EXACFS -- A CIL Method to mitigate Catastrophic Forgetting
S Balasubramanian, M Sai Subramaniam, Sai Sriram Talasu, Yedu Krishna P, Manepalli Pranav Phanindra Sai, Ravi Mukkamala, Darshan Gera
TL;DR
EXACFS tackles catastrophic forgetting in class incremental learning by introducing class-wise feature significance and exponential aging to selectively preserve informative features.

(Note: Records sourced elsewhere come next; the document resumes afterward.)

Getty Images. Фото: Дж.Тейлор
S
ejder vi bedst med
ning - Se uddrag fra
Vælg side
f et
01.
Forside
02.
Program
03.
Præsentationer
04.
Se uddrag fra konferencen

It combines a novel feature distillation loss with a PODNET-style classification loss, using exemplars to keep old representations aligned while learning new classes. Empirical results on CIFAR-100 and ImageNet-100 demonstrate state-of-the-art performance and a robust stability-plasticity trade-off across varying incremental task counts. This work advances continual learning by explicitly modeling feature importance per class and adapting significance over time.
Abstract
Deep neural networks (DNNS) excel at learning from static datasets but struggle with continual learning, where data arrives sequentially. Catastrophic forgetting, the phenomenon of forgetting previously learned knowledge, is a primary challenge. This paper introduces EXponentially Averaged Class-wise Feature Significance (EXACFS) to mitigate this issue in the class incremental learning (CIL) setting. By estimating the significance of model features for each learned class using loss gradients, gradually aging the significance through the incremental tasks and preserving the significant features through a distillation loss, EXACFS effectively balances remembering old knowledge (stability) and learning new knowledge (plasticity). Extensive experiments on CIFAR-100 and ImageNet-100 demonstrate EXACFS's superior performance in preserving stability while acquiring plasticity.